My wife and I like to retain both broadband and mobile ‘phone access whilst touring.When we first toured I subscribed to the CMC WiFi site system, but found it somewhat slow and unreliable with patchy coverage and quite expensive.
We then stopped on a C&CC and found that they used a different WiFi provider, and guess what, they wanted paying for their system too, although I see that they now provide WiFi as a free service.
Neither service helps with the mobile phone connection.
I learnt that I could use the internet service on my mobile phone to create a hotspot in our caravan. It’s slow on the weaker 3G network, but where a 4G service is available it is actually very quick and usable, but too expensive for regular use.
The drawback with using the mobile phone network is that reception can be patchy, or even (horror of horrors) totally absent; so it closely matches the average site WiFi system in terms of availability!
Deciding to try the mobile ‘phone system, and in order to avoid using my mobile-phone tariff I bought a TP-Link router which takes in the mobile data signal and retransmits it as a password protected local WiFi signal that all our digital appliances can connect too. The router has it’s own sim card so I was able to fit a 24GB sim card for the Three network, I bought it via Amazon for £28.40. It’s marketed as “Internet with Legs”. Unfortunately, when I needed another two year later I found that the price had increased to £45.00! However as I only need it while touring, and the allowance can be used over a two year period, I still think that it represents reasonable value.
When placed close to a window our router worked well on most occasions, but it had to be set-up and plugged in each time, which was a bit of a chore for a lazy soul like me. Ideally I wanted it permanently set-up and always available so I could peruse the news over morning coffee without having to mess about with kit and wires.
I believe the reception inside a caravan is worse because the signal has first to get in through the caravan’s structure. It seemed to me that a roof mounted aerial would provide an unobstructed and stronger signal, so the hunt was on for a suitable aerial.
I eventually found a reasonably priced multi-band MiMo puck amplification antenna, whose specification looked promising, on eBay (not that I’m an expert on such matters) so I bought one. It looks like it would do the job and tests at home confirmed that it worked well with my router, providing up to 60 Mbps download speeds on the 4g Three network. I must add here that I live about 100m from a mobile aerial array, so I guess that has a bearing on signal strength.
Its installation would first require a 20mm hole drilling through the roof, but what’s another hole between friends! For those interested, technical details of this aerial may be found on the Connex Technologies website. My unit came with a removable powdered coated steel backplate, referred to as a ground plate. Unsure if this improved the signal performance or not I decided to keep, it’s a shame that the unit isn’t white, but at least it’s out of sight on the roof.
As anticipated, the hole drilling was quite easy. I selected a position that would bring the aerial’s twin leads through the roof into the corner of our wardrobe. The down leads were fed down through the hole and the aerial was plonked on the roof with lashings of Sika 552 sticky stuff, after first having cleaned the area with Sika 205 fluid to ensure maximum adhesion.

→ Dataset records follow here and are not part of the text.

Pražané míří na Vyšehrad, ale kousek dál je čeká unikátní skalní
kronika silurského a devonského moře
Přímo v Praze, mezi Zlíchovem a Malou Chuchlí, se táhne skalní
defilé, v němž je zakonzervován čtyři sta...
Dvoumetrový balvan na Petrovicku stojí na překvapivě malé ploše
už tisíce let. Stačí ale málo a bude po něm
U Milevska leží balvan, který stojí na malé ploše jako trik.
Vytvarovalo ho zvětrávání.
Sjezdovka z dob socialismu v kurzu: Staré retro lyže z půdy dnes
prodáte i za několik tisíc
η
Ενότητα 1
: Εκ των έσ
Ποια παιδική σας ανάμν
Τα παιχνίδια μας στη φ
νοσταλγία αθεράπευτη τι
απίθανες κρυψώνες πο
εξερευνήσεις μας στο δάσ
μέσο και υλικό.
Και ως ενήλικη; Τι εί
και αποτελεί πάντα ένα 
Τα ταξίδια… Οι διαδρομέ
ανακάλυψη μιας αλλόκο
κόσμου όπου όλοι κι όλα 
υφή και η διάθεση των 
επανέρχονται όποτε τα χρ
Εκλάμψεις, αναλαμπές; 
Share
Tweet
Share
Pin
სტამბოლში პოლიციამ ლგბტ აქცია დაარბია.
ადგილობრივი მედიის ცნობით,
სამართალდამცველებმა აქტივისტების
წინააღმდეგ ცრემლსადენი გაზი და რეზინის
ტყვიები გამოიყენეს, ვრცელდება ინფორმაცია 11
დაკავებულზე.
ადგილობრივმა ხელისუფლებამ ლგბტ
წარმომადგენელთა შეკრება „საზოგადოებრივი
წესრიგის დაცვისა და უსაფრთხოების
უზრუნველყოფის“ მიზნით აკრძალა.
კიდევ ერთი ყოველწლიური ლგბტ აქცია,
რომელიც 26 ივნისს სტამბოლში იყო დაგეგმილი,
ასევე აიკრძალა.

It was whilst connecting the TP-Link router that a problem arose. I failed to check the polarity of the 12v circuit I had connected to and soon found that it hasn’t any reverse polarity protection resulting in a blown circuit. Drat!
As the current range of TP-Link router doesn’t have the removable antenna necessary to connect to the new puck antenna down-leads, it is no longer suitable, so a replacement had to be found.
The Huawei E5577s portable router receives good ratings and has the necessary double aerial sockets so was selected as a replacement even though the input sockets are much smaller than those on the puck aerials down-leads, so adaptors had to be purchased with the aid of eBay; more expense!
The down-leads were enclosed in a length of self-adhesive mini-trunking within the wardrobe and out through a hole to a position just below the wine cabinet, close to a 12v socket where the router was mounted on the wall using a strip of self-adhesive velcro.
Switching the router on and powering up my lap-top quickly allowed an internet connection to be established; which was a bit of a relief. I must explain here that this was taking place on our storage site where a mobile phone signal is non-existent, at least on my iPhone, so I was happy to see the router indicating a signal, even though it was only on the 3g network. It seems the 4g service has yet to reach that part of rural Lincolnshire. Carrying out a download test gave a speed of 6Mbps, usable for internet and email use even if well below that which I receive at home.
I’m happy to report that the Huawei 232c router works very well, and is very easy to set-up; in fact the set-up procedure consisted of charging its internal battery, inserting the sim-card, switching it on and then entering its password into my computer. The most difficult part of the procedure was removing the back of the router to insert the sim card, not the best design.
The one oddity that I did find is that the router’s password is displayed on the front LCD screen at start up for all to read, not the most secure arrangement.
- The costs of the various components were:
- Puck aerial £19
- Adhesive and cleaner (already has some) £5
- Mini-trunking £5
- Aerial lead adaptors £12
- Huawei router £85
- Total cost, excluding a sim card £126
So far we have used it on two trips totalling nine days and found the system both usable and reliable, certainly sufficient for our needs.